GERARD VAN DER LEUN: The Wind in the Heights.

The last two jets into New York airspace that morning would be the last for weeks to come. In New York, you become so used to the sound of jets overhead in New York that you don’t really hear them. What you did hear on that day was the silence of their absence. When the sound of jets came back later that afternoon it was not the sound of passenger jets but of F-16 fighters, and we were glad to hear them.

But in that mid-morning, all we could see and think about were the souls trapped in the twin torches about a quarter of a mile away from us on the other side of the East River.

At a certain point in that timeless time, you noticed that specks were arcing out from the sides of the buildings from just above or just below or just within the part that was in flames. Looking again you saw that the specks were people leaping from the building and plunging down the sides to disappear behind the shorter buildings that ringed the towers. You tried to imagine what must have been going on in the offices and rooms of that building that made leaping from 100 floors or more above the ground the “better” option, but you didn’t have that kind of space left in your imagination. And so you looked on and watched them leap and distantly, silently fall, locked within that morning that had no time, in which all of what you had known, believed, and trusted in came, at once and forever, to a sudden frozen halt.

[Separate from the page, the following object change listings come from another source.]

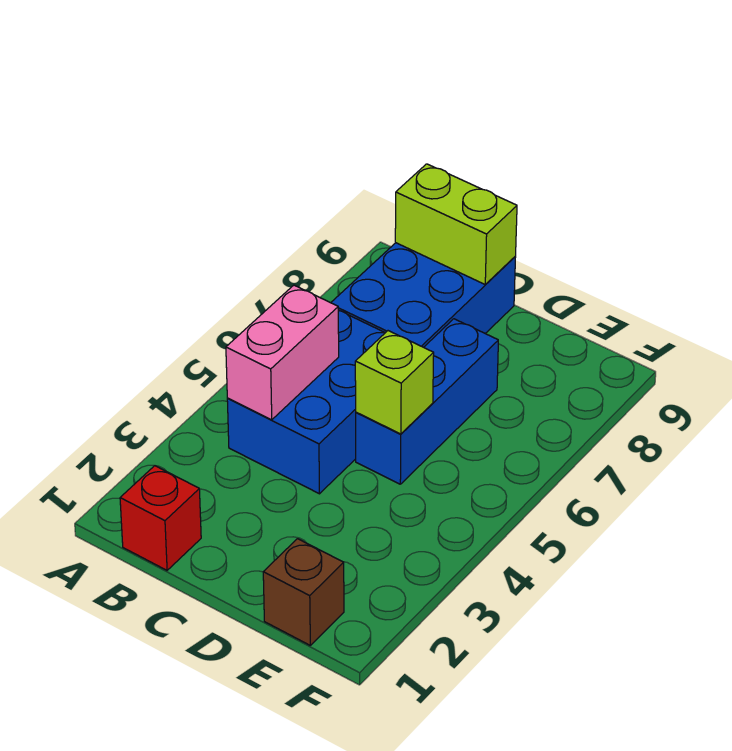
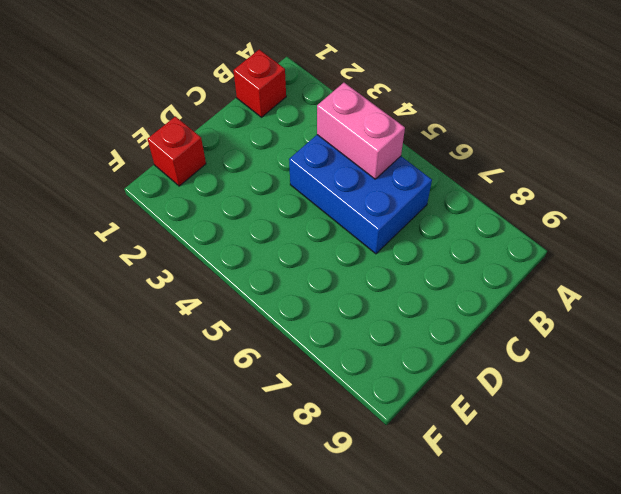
red 1x1 brick [147,116,206,186] -> brown 1x1 brick [263,539,344,645]
none -> blue 2x3 brick [331,243,516,347]
none -> blue 1x3 brick [356,319,498,484]

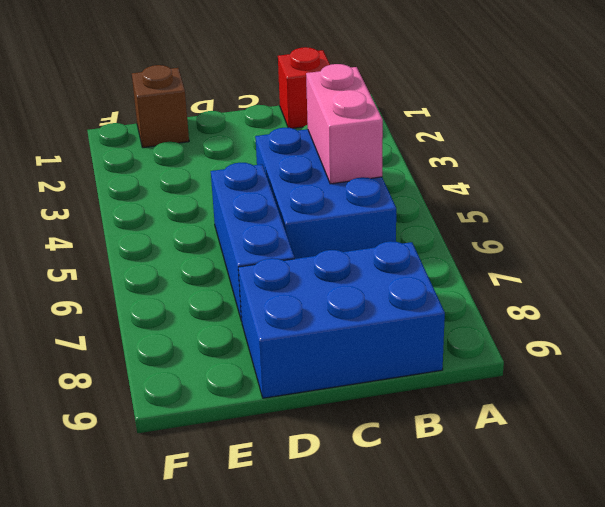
blue 2x3 brick [238,241,445,398] -> blue 2x3 brick turned to [331,243,516,347]
none -> lime 1x2 brick [395,164,517,285]
none -> lime 1x1 brick [355,331,434,434]

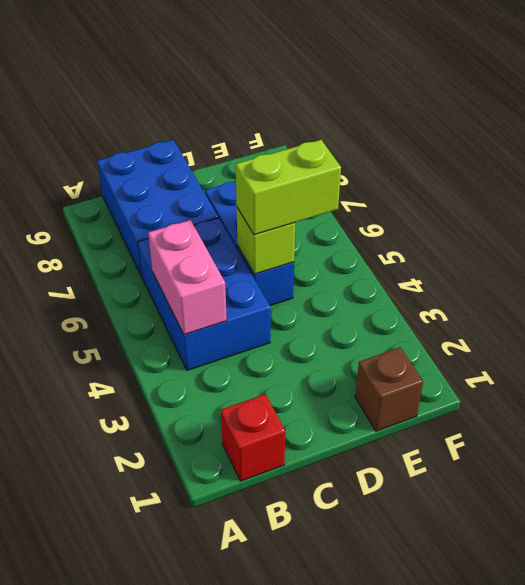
lime 1x2 brick [236,140,341,235] -> lime 1x2 brick moved to [395,164,517,285]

And then the first tower came down.

We’ve all seen, most of us on television, what happened next. We’ve all seen the dropping of the top floors into the smoke and then the shuddering impact and then the rolling and immense cloud of ash that exploded up the island of Manhattan overtaking thousands running north and laying thick slabs of ash over everything in its wake. The tape was played and replayed until, by order or consensus, it stopped being played. World Trade Center and north up the island — center stage in death’s carnival on that day.